Exercise description: Only text belongs in your copy of the listing below; reproduce it exactly and leave out the pictures.

Data extract:
•••••

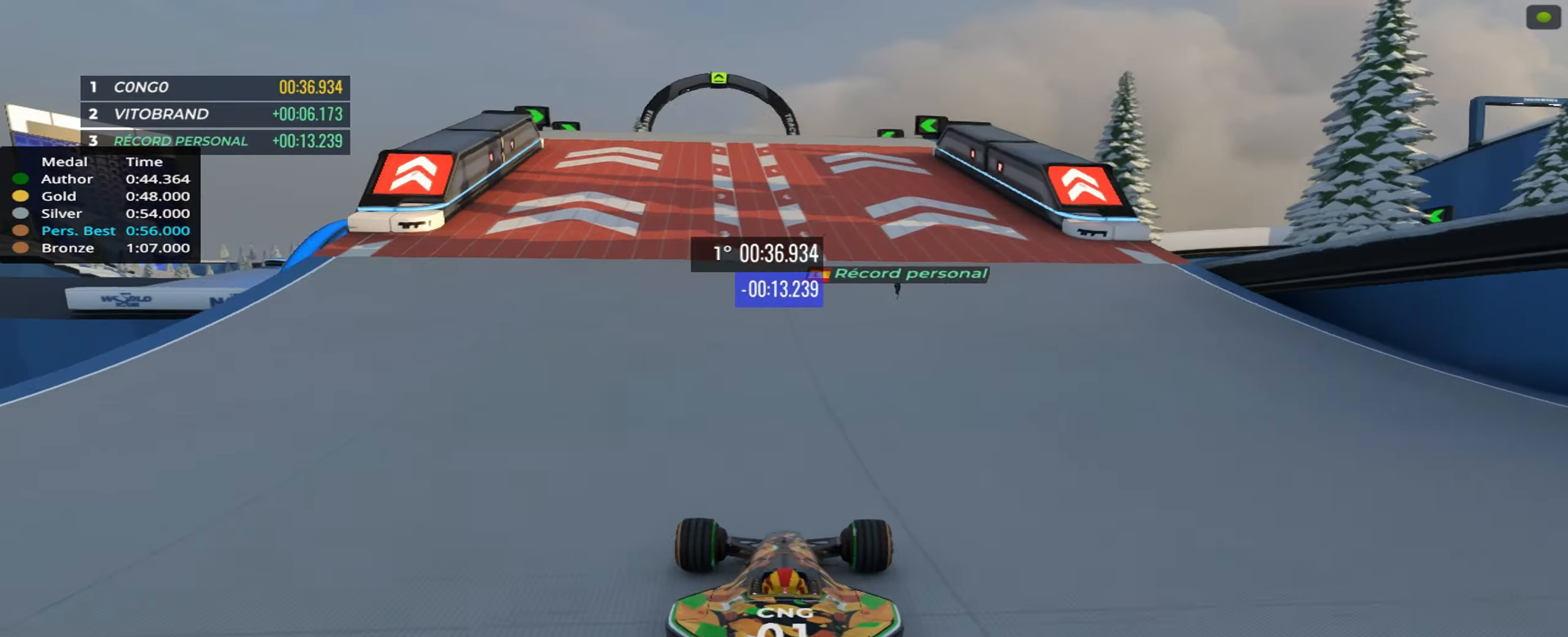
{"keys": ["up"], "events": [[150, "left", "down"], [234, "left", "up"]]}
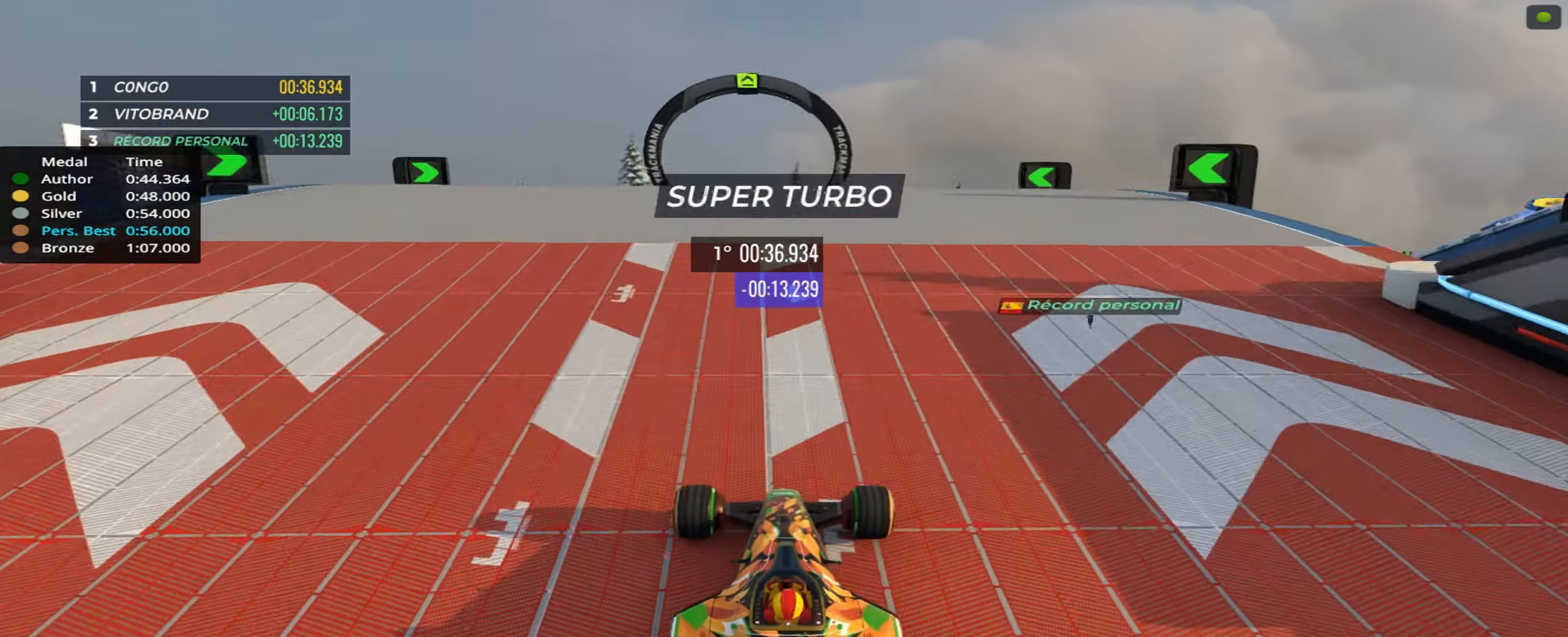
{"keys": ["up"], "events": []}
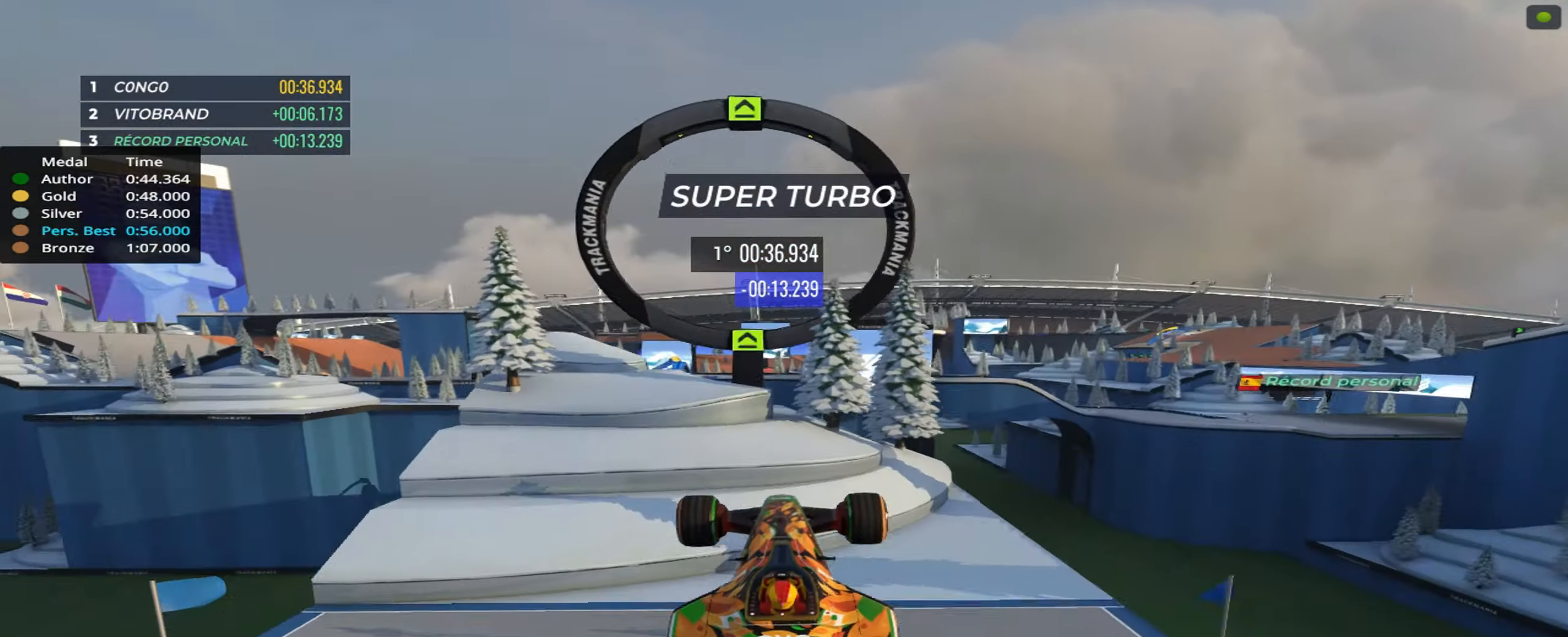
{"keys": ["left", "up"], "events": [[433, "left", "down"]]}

•••••

Expected answer:
{"keys": ["up"], "events": [[150, "left", "down"], [234, "left", "up"]]}
{"keys": ["up"], "events": []}
{"keys": ["left", "up"], "events": [[433, "left", "down"]]}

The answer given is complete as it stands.